Electrolits Flashcards
Time definition for acute vs chronic hyponatremia
48 hour cutoff
Severe hyponatremia symptoms
seizures, obtundation, coma, and respiratory arrest
What are the symptoms of Mild to moderate hyponatremia
relatively nonspecific and include headache, fatigue, lethargy, nausea, vomiting, dizziness, gait disturbances, forgetfulness, confusion, and muscle cramps.
Hypomagnesemia, asymptomatic treatment:
Oral replacement therapy is a better replacement method than IV administration.
Mild deficiency: IM: 1 g every 6 hours for 4 doses, or as indicated by serum magnesium concentrations
Mild to moderate (serum concentration 1 to 1.5 mg/dL): IV: 1 to 4 g (up to 0.125 g/kg), administer at ≤1 g/hour if asymptomatic; do not exceed 12 g over 12 hours (Kraft 2005). Note: Additional supplementation may be required after the initial dose with replenishment occurring over several days.
Which way cause more commonly hypomagnesemia?
Diarrhea or vomiting? Why?
More commonly due to diarrhea. This is because the magnesium content of lower tract secretions is significantly higher (up to 15 mEq/L versus approximately 1 mEq/L for upper tract). Common settings in which hypomagnesemia may be seen include acute or chronic diarrhea, malabsorption and steatorrhea, and small bowel bypass surgery.
What are the manifestations of hypomagnesemia?

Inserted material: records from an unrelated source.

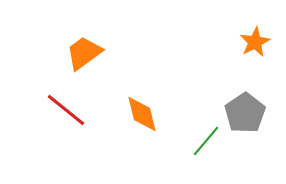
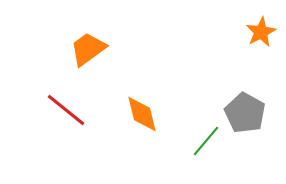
orange star: moved 6 px right, 10 px up
orange trapezoid: moved 4 px right, 4 px up
gray pentagon: rotated 9 degrees counterclockwise
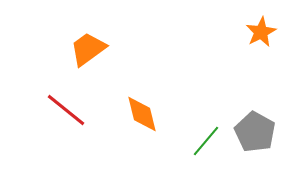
gray pentagon: moved 10 px right, 19 px down
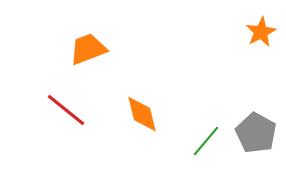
orange trapezoid: rotated 15 degrees clockwise
gray pentagon: moved 1 px right, 1 px down
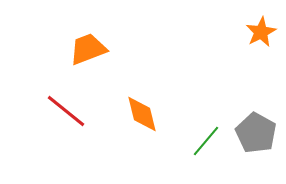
red line: moved 1 px down
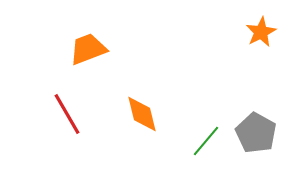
red line: moved 1 px right, 3 px down; rotated 21 degrees clockwise
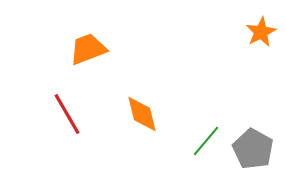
gray pentagon: moved 3 px left, 16 px down
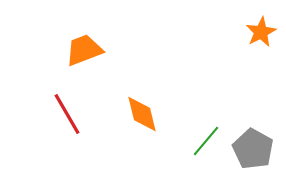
orange trapezoid: moved 4 px left, 1 px down
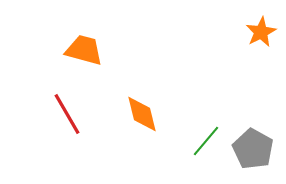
orange trapezoid: rotated 36 degrees clockwise
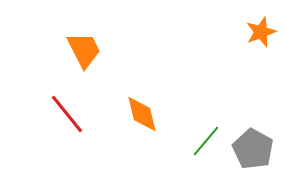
orange star: rotated 8 degrees clockwise
orange trapezoid: rotated 48 degrees clockwise
red line: rotated 9 degrees counterclockwise
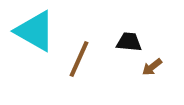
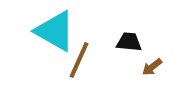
cyan triangle: moved 20 px right
brown line: moved 1 px down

●The major clinical manifestations of hypomagnesemia include (see ‘Overview of clinical manifestations’ above):
- Neuromuscular manifestations, including neuromuscular hyperexcitability (eg, tremor, tetany, convulsions), weakness, apathy, delirium, and coma. (See ‘Neuromuscular’ above.)
- Cardiovascular manifestations, including widening of the QRS and peaking of T waves with moderate magnesium depletion, and widening of the PR interval, diminution of T waves, and atrial and ventricular arrhythmias with severe depletion. (See ‘Cardiovascular’ above.)
- Abnormalities of calcium metabolism, including hypocalcemia, hypoparathyroidism, parathyroid hormone (PTH) resistance, and decreased synthesis of calcitriol. (See ‘Calcium metabolism’ above.)